Re: An Executor-like structure providing more than threads
Tom Anderson wrote:
[...]
I could have written this with the Downloaders being the active party,
going to a queue of URLs, pulling one off, downloading it, then going
back for another. Or i could have put Downloaders in a pool, and had the
submission mechanism pull them out and hand URLs to them. But i really
wanted to be able to use all the cool stuff in ExecutorService, like
getting Futures and having orderly shutdown, and a properly controllable
thread pool and so on. So what i did was subclass Thread to add the
other bits (the HttpClient and so on), and then, in the tasks, do
something like:
((DownloadThread)Thread.currentThread()).getHttpClient()
And so on. I thought that was quite clever, although it is clearly also
entirely bletcherous.
I don't see anything fundamentally wrong with the idea. So long as you
really have a one-to-one relationship between the "downloader" and the
"thread" parts, maybe it does make sense to have a "downloader thread".
As far as the specific line of code you posted, the one change I would
have made is to have an appropriate static method in DownloadThread:
class DownloadThread extends Thread
{
public static DownloadThread currentThread() throws
UnsupportedOperationException
{
Thread thread = Thread.currentThread();
if (thread instanceof DownloadThread)
{
return (DownloadThread)thread;
}
// Alternative to the below would be to just make the
// cast and let the bad cast exception propagate up
throw new UnsupportedOperationException("current thread is not a
DownloadThread");
}
}
That way you don't have a bunch of explicit casting all over the place.

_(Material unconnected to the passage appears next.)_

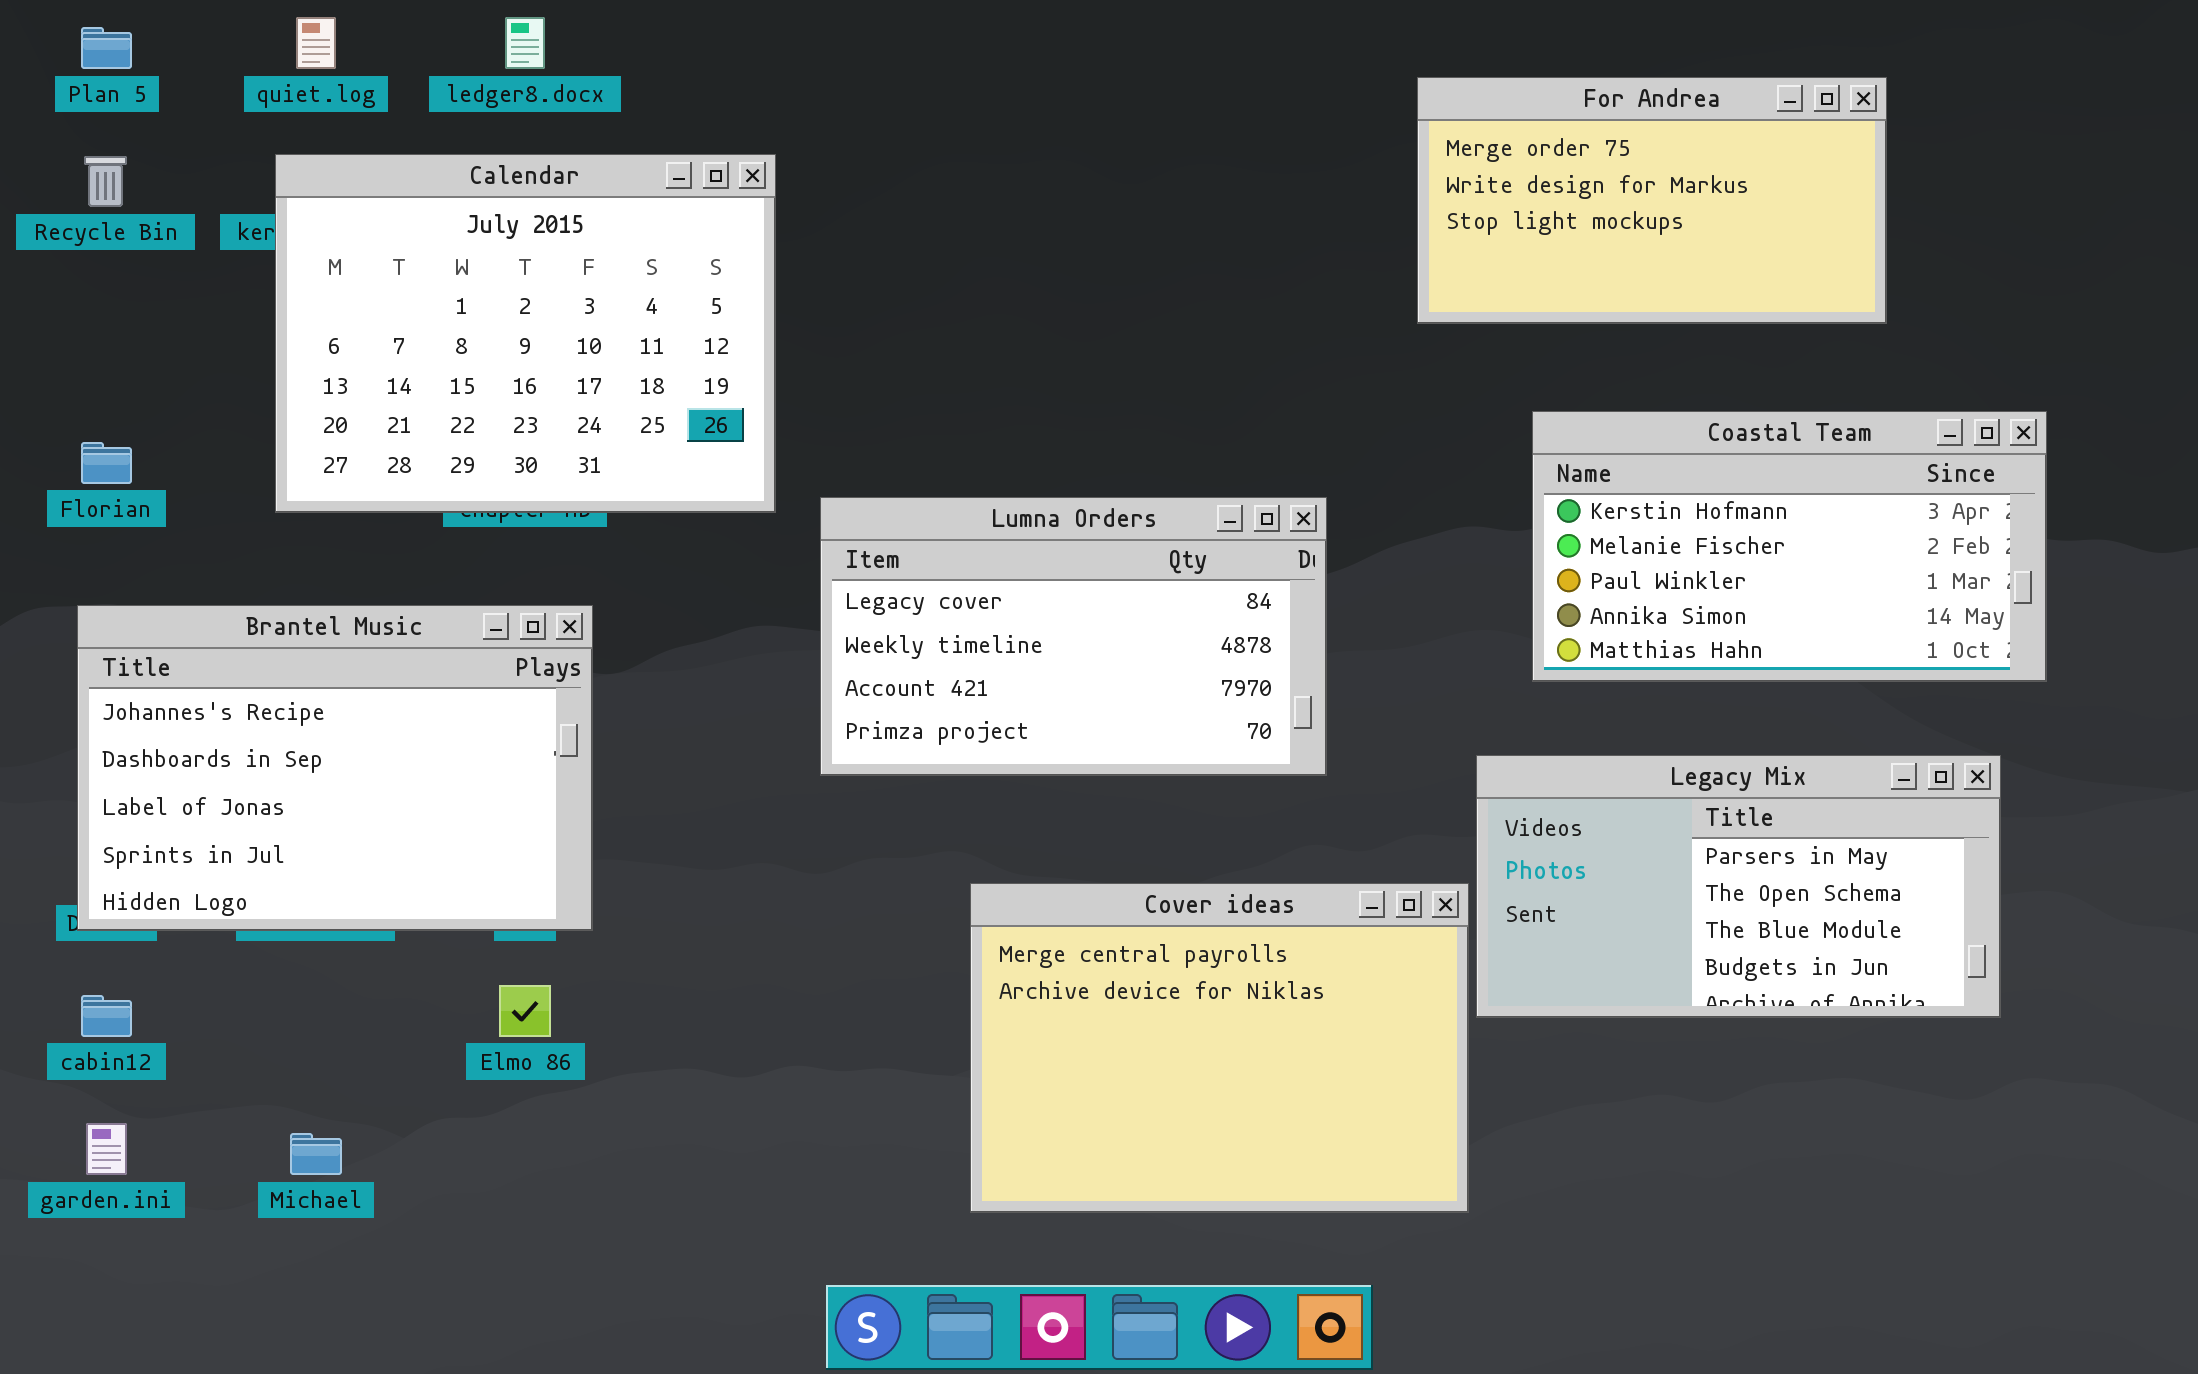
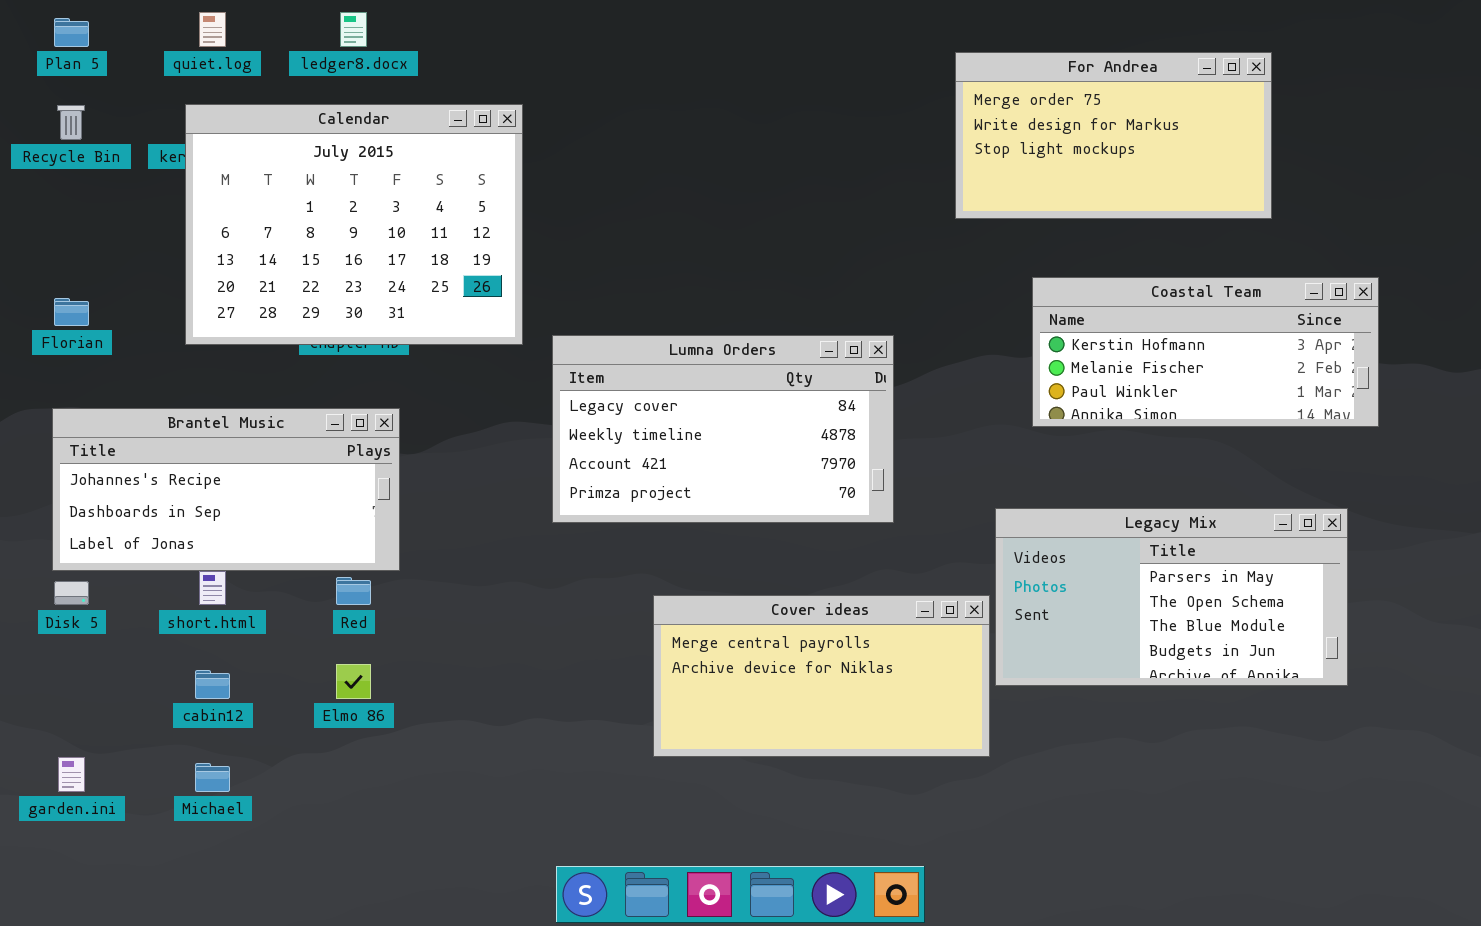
Coastal Team: [1532,411,2047,682] -> [1032,277,1379,427], resized
Brantel Music: [77,605,593,931] -> [52,408,400,571], resized
Cover ideas: [970,883,1469,1213] -> [653,595,990,757], resized
cabin12: [81,995,132,1037] -> [195,670,230,699], moved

Though, that said it seems to me that most if not all of the time, you
should not need the currentThread() method anyway, because you should be
executing methods within the DownloadThread instance already. Cases
where client code needs to get specific output of the DownloadThread
class would be handled instead via some mechanism where you don't need
to concern yourself with the current thread. For example, a
listener/event API, or even just a simple completion callback, either
approach in a Future implementation where the relevant instance of the
DownloadThread class is delivered via some mechanism other than checking
the current Thread instance.
Any thoughts? What's the right way to do this?
I guess the more I think about it, the more I wonder why you should ever
need to make the assumption that the DownloadThread object of interest
is the same as the current Thread object.
I also think that you could implement a Downloader pool that is not so
explicitly tied to a Thread pool. It seems to me that the Thread pool
dependency is an implementation detail, and should be abstracted such
that the client of the Downloader pool should not need to know or
concern their self with that detail.
I would think that the Downloader pool client would simply submit the
URLs, and receive notification via some mechanism of completion defined
by the Downloader pool. That the Downloader pool is itself depending on
a Thread pool behind the scenes should be irrelevant and unknowable from
the API alone. To make the Downloader and Thread one and the same
object seems like a leaky abstraction to me.
That said, I try to be pragmatic. There are certainly others who are
more OOP-Nazi than I am (and I preemptively reject the rampant
over-application of Godwin's law that goes on in this newsgroup) and who
might insist against an unnecessary dependency in the object hierarchy
like that.
But while I personally probably wouldn't implement it that way, I'm not
comfortable asserting that your own choice is wrong. Especially not
having a full view of the entire system you're implementing, and
especially having experience with your other contributions to the
newsgroup (granted, sometimes having a positive reputation can interfere
with your ability to receive good, critical feedback because people make
too broad an assumption that you know what you're doing :) ). Maybe for
your particular system, this really is a good design.